When each of the three buttons reach convergence, only a titlecase rename will still be needed.

I'm not ready to post any results yet, but perhaps tomorrow.
This entire rename could be done more easily just by writing a command line program,
but it is now a matter of stubborn pride....

Regards,
Porcupine

It all became much easier this morning.
Well, here it is.

I have here three buttons.
Each of these buttons may have to pressed several times to achieve convergence of that button.
Thie idea is to press the button, look at the result, and then press the button again if needed. 8)
The buttons must be used in the correct order.
Button one must be run to convergence, then button two must be run to convergence, and then button three must be run to convergence.

If you haven't already done so, download Ken's Test Files.
They can be downloaded from his KRA-10StepsToFileNameBliss-TestCases-v5.0.zip link earlier in this thread.

Button One - Removes ( dot | underscore | multiple space ) characters

@NoDeselect Rename REGEXP PATTERN="(([^_]*|[^\.]*)(_|\.| ))(.*)(\.)(.*)" TO="\2 \4\5\6"

Button Two - Inserts dot characters between numbers relative to (V | v) characters

@NoDeselect Rename REGEXP PATTERN="(.*)(V|v)((\.[0-9])*)([^0-9])?([0-9])(.*)" TO="\1\2\3.\6\7"

Button Three - Flanks hyphen characters with a space character on each side if they don't already exist

@NoDeselect Rename REGEXP PATTERN="(.*)(([^ ])(-)|(-)([^ ]))(.*)" TO="\1\3 \4\5 \6\7"

The entire toolbar can be downloaded at the bottom of this post.

This does all of the original problem except the Titlecase Rename.
Ken got the Titlecase Rename in his solution.
I still think a command line program is the better solution here,
but after working on it several hours yesterday and almost failing,
I just HAD to finish it.

@Ken
Thanks very much for your test files.
They were invaluable ! :stuck_out_tongue:

Regards,
Porcupine
Filename Cleanup Regex -- Porcupine Three Button.dop (1.56 KB)

As Soon as I'm done testing I'm posting a toolbar in the toolbar forum.
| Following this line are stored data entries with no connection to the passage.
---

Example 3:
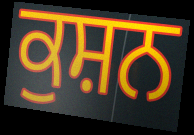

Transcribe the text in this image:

ਕੁਸ਼ਨ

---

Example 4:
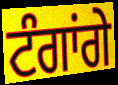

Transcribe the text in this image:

ਟੰਗਾਂਗੇ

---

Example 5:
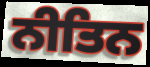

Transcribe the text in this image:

ਨੀਤਿਨ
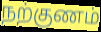
நற்குணம்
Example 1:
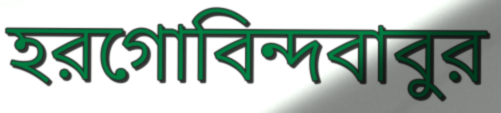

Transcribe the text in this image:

হরগোবিন্দবাবুর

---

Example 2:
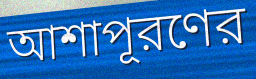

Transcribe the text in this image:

আশাপূরণের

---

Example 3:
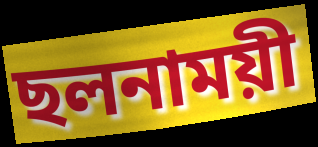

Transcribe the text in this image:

ছলনাময়ী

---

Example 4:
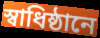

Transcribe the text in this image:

স্বাধিষ্ঠানে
It will have it all, in one button. I'm not done with the user screens yet.

Hi Ken,

I have a fix and update on my three button solution.
It now works with a single click on each button.

Button One - Removes ( dot | underscore | multiple space ) characters

@NoDeselect Rename REGEXP PATTERN="(.*)(_|\.| )(.*)(\.)(.*)#" TO="\1 \3\4\5"
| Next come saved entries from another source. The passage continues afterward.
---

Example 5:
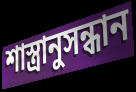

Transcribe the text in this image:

শাস্ত্রানুসন্ধান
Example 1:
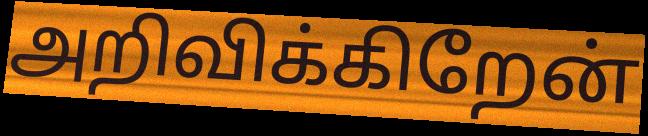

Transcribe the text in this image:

அறிவிக்கிறேன்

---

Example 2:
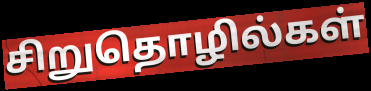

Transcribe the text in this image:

Button Two - Inserts dot characters between numbers relative to (V | v) characters

@NoDeselect Rename REGEXP PATTERN="(.*)(V|v)((\.[0-9])*)([^\.])([0-9])(.*)#" TO="\1\2\3.\6\7"

Button Three - Flanks hyphen characters with a space character on each side if they don't already exist

@NoDeselect Rename REGEXP PATTERN="(.*)(([^ ])(-)|(-)([^ ]))(.*)#" TO="\1\3 \4\5 \6\7"
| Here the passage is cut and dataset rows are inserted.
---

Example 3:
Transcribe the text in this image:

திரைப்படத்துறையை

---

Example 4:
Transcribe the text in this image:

I tried your, AFAIK, undocumented 'trick' of adding a '#' character to the end of the expression.
It worked on buttons one and three, but always froze my computer on button two.
I was stumped for quite some time.
I realized tonight I was creating an infinite loop.
It all seems to work now.

The entire toolbar can be downloaded at the bottom of this post.

Regards,
Porcupine
Filename Cleanup Regex -- Porcupine Three Button- ver2.dop (1.55 KB)

I actually have things worked out to one and only button to the job. I've now created several different toolbar buttons for different file name formats. I am calling "Format Renames", and I will be releasing a Format Rename Toolbar soon. However, I must do more testing on the performance calibration.

I've pioneered three different techniques of using one button.

One technique automates the process, as fast as possible, but is only safe for one file.

One technique automates the process, is as fast and as safely as possible, and is safe for thousands of files.

The other technique is semi-automatic, it is only as safe as the user (it's really for me to test things out).

Right now all I'm working on is some stress testing, and trying to extrapolate the most accurate calibration calculation to use. (All this will be explained in detail in my Toolbar post when I submit it for others to use.)